--- Start of Extracted text ---

Gravity Kills was an American industrial rock band from St. Louis, Missouri. Their music was described by one critic as "a blending of eerie industrial rock with a pop-infused melodic chorus and a bit of hard-core head banging." The band was formed in 1994. They had their first hit single with "Guilty", a track later released on their 1996 debut album Gravity Kills. The band released two additional albums of new material, Perversion in 1998 and Superstarved in 2002, as well as a remix album in 1997. Their singles "Falling" (from Perversion) and "One Thing" (from Superstarved) both achieved minor radio success. Due to the lack of tour support from their record label, they were unable to complete a tour for Superstarved and broke up in 2003. From 2005 to 2012, Gravity Kills reunited for occasional one-off festivals and shows.

Gravity Kills' songs have been featured on soundtracks for a variety of media, such as Mortal Kombat, Se7en, Escape From L.A., and Kissing a Fool, in addition to video games such as the Test Drive franchise. They have toured with such bands as Sex Pistols, Sevendust, Local H, Flaw, Sister Machine Gun, and Pigface.

History

Formation, name, and self-titled debut album (1994–1996)

--- End of Extracted text ---
--- Start of Supplied information ---

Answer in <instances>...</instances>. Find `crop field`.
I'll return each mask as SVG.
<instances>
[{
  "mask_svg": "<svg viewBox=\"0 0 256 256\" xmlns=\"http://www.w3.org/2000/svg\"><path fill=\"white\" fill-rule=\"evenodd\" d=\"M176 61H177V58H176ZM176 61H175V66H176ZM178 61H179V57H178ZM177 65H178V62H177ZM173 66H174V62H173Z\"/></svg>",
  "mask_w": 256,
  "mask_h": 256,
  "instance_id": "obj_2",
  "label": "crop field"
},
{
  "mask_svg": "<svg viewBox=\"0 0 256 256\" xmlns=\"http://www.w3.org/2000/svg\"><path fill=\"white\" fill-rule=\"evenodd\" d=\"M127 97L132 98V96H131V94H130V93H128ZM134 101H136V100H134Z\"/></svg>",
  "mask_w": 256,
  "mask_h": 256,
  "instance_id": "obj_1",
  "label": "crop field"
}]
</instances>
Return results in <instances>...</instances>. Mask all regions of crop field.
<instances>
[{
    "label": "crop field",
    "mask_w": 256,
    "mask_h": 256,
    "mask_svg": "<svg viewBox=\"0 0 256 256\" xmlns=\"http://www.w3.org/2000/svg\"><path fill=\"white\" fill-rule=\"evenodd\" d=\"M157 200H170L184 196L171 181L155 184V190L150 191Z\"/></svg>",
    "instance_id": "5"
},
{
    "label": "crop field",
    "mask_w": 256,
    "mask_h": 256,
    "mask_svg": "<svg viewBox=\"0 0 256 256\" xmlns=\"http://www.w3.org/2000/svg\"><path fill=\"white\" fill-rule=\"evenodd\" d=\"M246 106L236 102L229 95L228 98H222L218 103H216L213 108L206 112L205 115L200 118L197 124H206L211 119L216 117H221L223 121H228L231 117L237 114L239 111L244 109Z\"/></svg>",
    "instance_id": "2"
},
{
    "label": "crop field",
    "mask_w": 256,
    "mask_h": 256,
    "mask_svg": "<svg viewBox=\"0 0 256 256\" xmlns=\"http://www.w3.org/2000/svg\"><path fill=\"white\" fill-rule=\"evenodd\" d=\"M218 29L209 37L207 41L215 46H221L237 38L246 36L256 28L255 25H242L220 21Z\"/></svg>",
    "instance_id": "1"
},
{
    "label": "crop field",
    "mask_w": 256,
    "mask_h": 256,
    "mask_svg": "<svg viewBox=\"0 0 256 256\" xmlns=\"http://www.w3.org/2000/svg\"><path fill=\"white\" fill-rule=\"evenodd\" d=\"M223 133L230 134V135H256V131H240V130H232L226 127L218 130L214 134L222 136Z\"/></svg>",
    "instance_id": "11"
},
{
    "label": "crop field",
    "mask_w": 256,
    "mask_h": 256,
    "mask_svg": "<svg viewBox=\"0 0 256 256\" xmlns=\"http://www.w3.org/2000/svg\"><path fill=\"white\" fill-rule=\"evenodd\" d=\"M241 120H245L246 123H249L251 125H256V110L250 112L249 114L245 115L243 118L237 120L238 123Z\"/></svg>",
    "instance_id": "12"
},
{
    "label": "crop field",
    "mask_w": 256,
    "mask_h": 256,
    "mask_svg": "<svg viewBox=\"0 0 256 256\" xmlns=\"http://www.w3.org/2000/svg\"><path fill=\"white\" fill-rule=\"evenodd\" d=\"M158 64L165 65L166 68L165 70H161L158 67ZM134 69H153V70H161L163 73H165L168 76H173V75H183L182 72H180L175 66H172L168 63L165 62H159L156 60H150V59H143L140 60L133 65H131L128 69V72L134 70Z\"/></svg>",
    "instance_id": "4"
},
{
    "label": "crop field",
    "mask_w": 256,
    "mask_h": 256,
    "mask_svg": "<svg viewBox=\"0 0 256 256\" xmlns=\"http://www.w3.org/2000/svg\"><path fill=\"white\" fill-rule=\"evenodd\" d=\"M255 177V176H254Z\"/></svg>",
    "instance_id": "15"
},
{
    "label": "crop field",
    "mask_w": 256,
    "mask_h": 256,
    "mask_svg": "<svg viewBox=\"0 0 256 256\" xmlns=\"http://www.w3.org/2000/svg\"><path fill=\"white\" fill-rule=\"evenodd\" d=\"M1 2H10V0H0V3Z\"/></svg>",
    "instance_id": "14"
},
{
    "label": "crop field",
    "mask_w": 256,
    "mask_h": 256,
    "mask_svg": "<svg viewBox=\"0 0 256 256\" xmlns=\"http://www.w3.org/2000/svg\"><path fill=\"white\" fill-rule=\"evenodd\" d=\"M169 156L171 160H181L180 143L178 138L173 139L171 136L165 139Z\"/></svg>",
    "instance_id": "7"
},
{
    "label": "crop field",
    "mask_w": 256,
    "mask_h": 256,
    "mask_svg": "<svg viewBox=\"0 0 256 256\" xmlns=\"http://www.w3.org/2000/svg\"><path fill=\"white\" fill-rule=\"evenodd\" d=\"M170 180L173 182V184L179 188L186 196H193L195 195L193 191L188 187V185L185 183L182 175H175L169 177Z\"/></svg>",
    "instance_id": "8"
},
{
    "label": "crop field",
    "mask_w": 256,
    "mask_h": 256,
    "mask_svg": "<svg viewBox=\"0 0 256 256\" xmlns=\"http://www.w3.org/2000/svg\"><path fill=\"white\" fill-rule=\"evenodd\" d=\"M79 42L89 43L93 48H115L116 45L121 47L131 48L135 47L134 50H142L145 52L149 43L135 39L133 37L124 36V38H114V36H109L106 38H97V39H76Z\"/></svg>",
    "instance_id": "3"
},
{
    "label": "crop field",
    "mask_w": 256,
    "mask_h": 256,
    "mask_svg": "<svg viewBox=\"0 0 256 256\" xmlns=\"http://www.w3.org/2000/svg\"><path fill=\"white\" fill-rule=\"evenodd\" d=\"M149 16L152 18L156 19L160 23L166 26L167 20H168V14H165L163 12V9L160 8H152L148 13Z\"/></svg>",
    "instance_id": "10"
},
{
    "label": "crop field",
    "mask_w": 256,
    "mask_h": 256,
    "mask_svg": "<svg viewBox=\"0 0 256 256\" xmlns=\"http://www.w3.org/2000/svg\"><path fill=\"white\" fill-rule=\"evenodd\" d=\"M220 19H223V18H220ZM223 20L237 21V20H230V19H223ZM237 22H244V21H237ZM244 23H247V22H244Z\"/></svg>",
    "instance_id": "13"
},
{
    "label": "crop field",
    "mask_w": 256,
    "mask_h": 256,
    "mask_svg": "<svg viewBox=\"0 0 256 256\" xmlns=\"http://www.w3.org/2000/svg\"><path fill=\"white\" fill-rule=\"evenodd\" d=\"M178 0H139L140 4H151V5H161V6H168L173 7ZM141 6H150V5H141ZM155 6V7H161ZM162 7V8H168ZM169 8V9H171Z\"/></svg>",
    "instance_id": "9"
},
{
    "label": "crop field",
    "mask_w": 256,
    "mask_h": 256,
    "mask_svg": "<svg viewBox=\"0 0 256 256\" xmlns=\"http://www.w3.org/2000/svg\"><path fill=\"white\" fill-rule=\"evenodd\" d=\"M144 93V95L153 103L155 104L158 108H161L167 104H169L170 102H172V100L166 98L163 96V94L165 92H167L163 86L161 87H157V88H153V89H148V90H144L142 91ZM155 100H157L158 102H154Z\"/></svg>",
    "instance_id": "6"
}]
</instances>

--- End of Supplied information ---

**Tasks and exercises**
a) Rewrite the Gravity Kills text from "Gravity Kills' songs" up to and including "debut album (1994–1996)", using "scores" in place of "soundtracks".
b) In two sentences, summarize the Gravity Kills text.
c) Write what comes next in the Gravity Kills text, picking up after its final line.

**Answers to the exercise**
a)
Gravity Kills' songs have been featured on scores for a variety of media, such as Mortal Kombat, Se7en, Escape From L.A., and Kissing a Fool, in addition to video games such as the Test Drive franchise. They have toured with such bands as Sex Pistols, Sevendust, Local H, Flaw, Sister Machine Gun, and Pigface.

History

Formation, name, and self-titled debut album (1994–1996)

b) Gravity Kills was an industrial rock band from St. Louis, Missouri, formed in 1994, whose first hit "Guilty" appeared on their 1996 self-titled debut and who later released Perversion in 1998 and Superstarved in 2002, along with a remix album in 1997. Without tour support from their label, they broke up in 2003 but reunited for occasional shows from 2005 to 2012, and their songs have appeared on soundtracks such as Mortal Kombat and Se7en.

c)
As the band was forming in 1994, keyboardist Doug Firley was reading an article where he misread what he thought said "like the Gravity Kills." He went back through the article and could not find what he thought he had read. Firley told drummer Kurt Kerns and guitarist Matt Dudenhoeffer about it and thought that Gravity Kills would be a great name for the band. Kerns and Dudenhoeffer really made sense of the name when comparing what they were doing with music (deconstructing samples and noise) to an architect they were both into named Lebbeus Woods and his theories regarding deconstruction and ultimately reconstruction. In response to a contest from St. Louis area radio station KPNT for a compilation CD of local artists, the trio brought in vocalist Jeff Scheel (Kerns' cousin) to record and mix a track in one week during the summer of 1994. The resulting song, "Guilty", was given heavy airplay and quickly became the most requested song at the station. The band continued to write and record songs throughout 1995.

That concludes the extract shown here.